Woman charged with embezzlement and forgery gets 10 months in prison
Reporter
A former cashier/underwriter of an insurance company who was charged with 54 counts of embezzling money from her former employer and forging a credit card has pleaded guilty as part of a plea deal and was sentenced to 10 months in prison.
Rochelle Mendiola Camacho pleaded guilty to three counts of theft by failure to make required disposition of funds received and three counts of misuse of credit card.
Superior Court associate judge David A. Wiseman sentenced Camacho to a total of 10 months in prison to serve without parole starting on Nov. 21, 2011. After completing her sentence, Camacho will be placed on probation for three years.
She was also made to pay $21,500 in restitution to the victims.

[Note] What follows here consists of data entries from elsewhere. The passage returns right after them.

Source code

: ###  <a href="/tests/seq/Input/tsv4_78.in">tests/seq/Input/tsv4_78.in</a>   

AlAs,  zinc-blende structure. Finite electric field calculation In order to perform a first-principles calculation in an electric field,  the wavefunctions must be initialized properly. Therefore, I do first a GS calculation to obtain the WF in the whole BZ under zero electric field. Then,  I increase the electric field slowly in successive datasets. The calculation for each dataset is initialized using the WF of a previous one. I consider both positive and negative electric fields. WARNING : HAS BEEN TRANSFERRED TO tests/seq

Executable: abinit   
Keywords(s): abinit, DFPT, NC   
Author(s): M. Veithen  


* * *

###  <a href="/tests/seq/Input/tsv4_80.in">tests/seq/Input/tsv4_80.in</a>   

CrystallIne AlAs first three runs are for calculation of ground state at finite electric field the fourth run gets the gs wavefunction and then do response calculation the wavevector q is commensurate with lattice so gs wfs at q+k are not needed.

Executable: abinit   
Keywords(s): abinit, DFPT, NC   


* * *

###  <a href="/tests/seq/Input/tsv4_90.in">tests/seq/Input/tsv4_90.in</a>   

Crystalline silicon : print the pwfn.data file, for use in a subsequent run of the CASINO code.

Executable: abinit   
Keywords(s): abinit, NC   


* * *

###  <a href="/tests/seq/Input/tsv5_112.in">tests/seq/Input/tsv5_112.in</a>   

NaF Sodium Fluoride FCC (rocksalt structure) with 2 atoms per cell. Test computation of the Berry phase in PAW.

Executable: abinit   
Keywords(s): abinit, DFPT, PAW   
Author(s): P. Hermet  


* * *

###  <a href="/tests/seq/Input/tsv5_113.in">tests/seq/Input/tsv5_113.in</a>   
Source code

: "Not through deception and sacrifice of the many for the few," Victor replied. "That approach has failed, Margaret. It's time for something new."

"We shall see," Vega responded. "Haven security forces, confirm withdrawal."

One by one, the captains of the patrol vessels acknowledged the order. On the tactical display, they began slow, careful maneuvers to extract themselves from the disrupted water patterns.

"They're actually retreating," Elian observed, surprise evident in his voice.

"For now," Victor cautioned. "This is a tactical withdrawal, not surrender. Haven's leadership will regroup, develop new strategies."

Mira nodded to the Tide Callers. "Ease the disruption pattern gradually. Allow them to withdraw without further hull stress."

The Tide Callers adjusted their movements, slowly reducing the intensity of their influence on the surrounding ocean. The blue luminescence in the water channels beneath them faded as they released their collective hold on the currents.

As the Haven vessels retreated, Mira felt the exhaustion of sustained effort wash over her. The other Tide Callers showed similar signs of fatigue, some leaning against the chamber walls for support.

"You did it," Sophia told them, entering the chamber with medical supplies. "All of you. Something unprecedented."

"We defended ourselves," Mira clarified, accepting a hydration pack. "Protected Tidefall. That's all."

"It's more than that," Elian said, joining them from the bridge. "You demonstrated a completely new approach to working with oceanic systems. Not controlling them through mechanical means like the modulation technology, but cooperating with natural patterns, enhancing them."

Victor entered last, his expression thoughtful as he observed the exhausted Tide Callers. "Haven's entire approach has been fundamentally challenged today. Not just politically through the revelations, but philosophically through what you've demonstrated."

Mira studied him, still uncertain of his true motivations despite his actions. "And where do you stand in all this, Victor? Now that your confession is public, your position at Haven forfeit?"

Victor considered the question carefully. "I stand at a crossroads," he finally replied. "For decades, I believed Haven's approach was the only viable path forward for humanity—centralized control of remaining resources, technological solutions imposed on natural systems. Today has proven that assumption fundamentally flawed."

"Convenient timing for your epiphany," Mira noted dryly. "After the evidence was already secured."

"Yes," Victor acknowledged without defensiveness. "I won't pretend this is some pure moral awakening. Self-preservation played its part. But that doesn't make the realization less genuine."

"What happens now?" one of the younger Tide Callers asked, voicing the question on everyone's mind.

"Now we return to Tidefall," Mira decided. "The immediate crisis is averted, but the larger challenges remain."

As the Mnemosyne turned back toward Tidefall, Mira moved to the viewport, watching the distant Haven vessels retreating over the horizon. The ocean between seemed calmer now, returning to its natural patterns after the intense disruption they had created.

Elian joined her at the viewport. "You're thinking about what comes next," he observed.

“Where the defendant has the ability to repay-and fails to make a good effort to do so-revocation proceedings will be initiated,” Wiseman said in a written order issued Wednesday.
Camacho was also required to write a letter of apology to her former employer, Marianas Insurance Co. and authorize the company to publicize the letter to its customers and potential customers.

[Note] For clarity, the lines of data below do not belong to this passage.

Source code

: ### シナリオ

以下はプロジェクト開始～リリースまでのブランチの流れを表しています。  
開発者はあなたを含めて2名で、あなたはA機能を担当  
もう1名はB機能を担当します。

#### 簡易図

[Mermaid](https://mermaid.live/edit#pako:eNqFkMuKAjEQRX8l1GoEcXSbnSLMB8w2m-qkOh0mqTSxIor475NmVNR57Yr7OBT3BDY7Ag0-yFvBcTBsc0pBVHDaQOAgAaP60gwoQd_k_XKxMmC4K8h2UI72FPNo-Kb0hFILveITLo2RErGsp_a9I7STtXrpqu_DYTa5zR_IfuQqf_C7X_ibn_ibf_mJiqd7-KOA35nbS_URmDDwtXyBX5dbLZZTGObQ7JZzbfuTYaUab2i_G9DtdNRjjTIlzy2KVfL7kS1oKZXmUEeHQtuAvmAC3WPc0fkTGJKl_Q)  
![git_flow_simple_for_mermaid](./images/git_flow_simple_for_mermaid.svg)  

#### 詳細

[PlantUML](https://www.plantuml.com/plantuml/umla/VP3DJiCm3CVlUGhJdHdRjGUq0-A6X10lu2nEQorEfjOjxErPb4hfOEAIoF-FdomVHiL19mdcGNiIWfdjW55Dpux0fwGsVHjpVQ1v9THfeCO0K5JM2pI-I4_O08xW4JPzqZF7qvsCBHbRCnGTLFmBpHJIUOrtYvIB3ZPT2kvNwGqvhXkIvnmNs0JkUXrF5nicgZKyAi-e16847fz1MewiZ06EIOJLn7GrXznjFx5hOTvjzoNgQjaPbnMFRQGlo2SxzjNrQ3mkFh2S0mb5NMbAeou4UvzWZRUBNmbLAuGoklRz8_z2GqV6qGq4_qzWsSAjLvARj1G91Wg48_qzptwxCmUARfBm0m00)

Although neither the prosecution and the defense mentioned the fact that Camacho, on July 14, 2011, had a civil judgment rendered against her for the same theft and for which she is convicted of, Wiseman said he factored this in his decision to accept the plea agreement.
In that civil case, the judge noted, Camacho was ordered to pay punitive damages as well.
Camacho’s jury trial was supposedly to start on Monday, Oct. 31, but she decided to enter a plea agreement.
The Office of the Attorney General had charged Camacho with 17 counts of forgery, seven counts of theft by failure to make required disposition of funds received, 10 counts of misuse of credit card, 10 counts of identity theft, and 10 counts of theft by unlawful taking.
An investigator for the White Collar Crimes/Public Corruption Task Force stated in his report that the manager of Marianas Insurance Co. Inc. reported the alleged embezzlement to the Department of Public Safety in October 2009 after the company’s accountant uncovered Camacho’s anomaly.
The investigator said the audit showed that many receipts were altered, cash payments received were under-reported, check payments had no receipts, and credit card holders’ signatures were forged.
The investigator’s report indicated that over $13,000 was embezzled.
The prosecutor alleged that Camacho also stole a total of $1,634.10 by forging a credit card belonging to a person and using it to purchase items at different stores on Saipan in 2009.